Secure hosting for universities comes down to six checkable things: institutional identity integration (SSO), role-based access with delegation, a patching and monitoring regime someone actually operates, tested backups, clear data residency, and certifications presented honestly — distinguishing what the provider holds from what its data centre holds.
Identity first: hosting should join your SSO
Standalone hosting passwords are the classic weak point: unmanaged credentials that outlive the people who set them. Hosting platforms that authenticate through institutional identity — Microsoft Entra sign-in, with conditional access where institutionally configured — keep access inside the governance IT already runs.

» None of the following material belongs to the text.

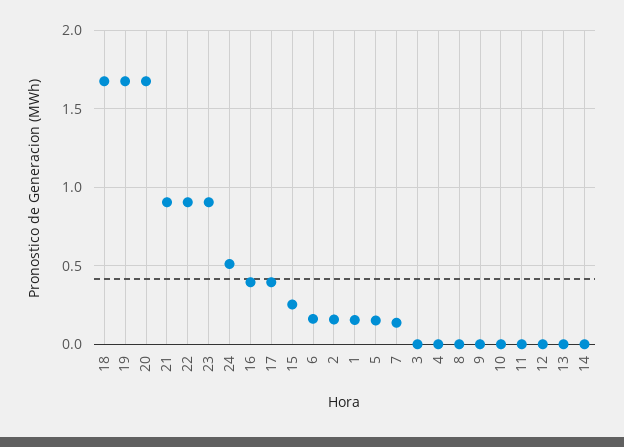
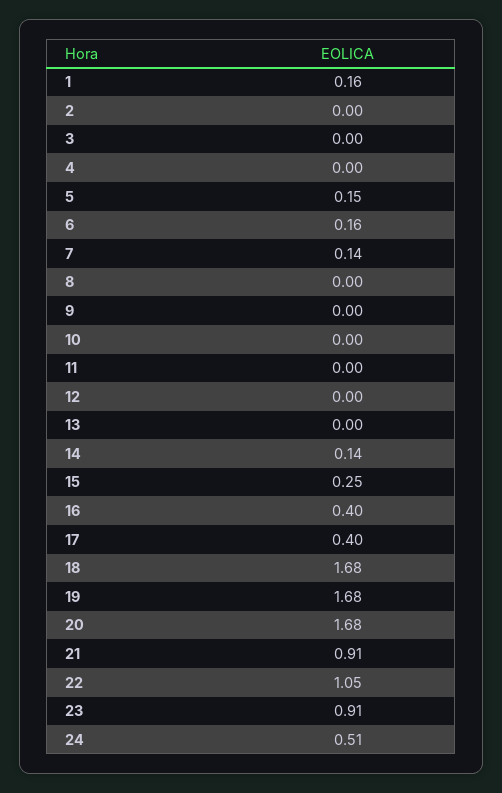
22: 0.9 -> 1.05
2: 0.15 -> 0
14: 0 -> 0.14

Role separation and delegation
Everyone-is-admin is how student hosting estates rot. Look for role models that give lecturers day-to-day visibility of their own cohorts without infrastructure access, and give IT policy control without becoming the helpdesk for every password reset.
Operations: patching, monitoring, backups
Security is mostly maintenance. Ask who patches, on what cadence, within what maintenance windows — and whether those windows respect term dates and marking periods. Ask how backups are taken, where they live and when a restore was last exercised.
Data residency and lifecycle
Know where the data physically sits (UK residency matters to most UK institutions) and how accounts end: suspension at module close, archival per policy, and clean deletion. Orphaned accounts are unmonitored attack surface.
Reading certifications honestly
Certification claims deserve one sharp question: who holds it? A provider's own certification (for example Cyber Essentials) and its data centre's certifications (for example ISO 27001 held by the facility operator) are different assurances. Both are useful; a provider that conflates them is telling you something about its other claims.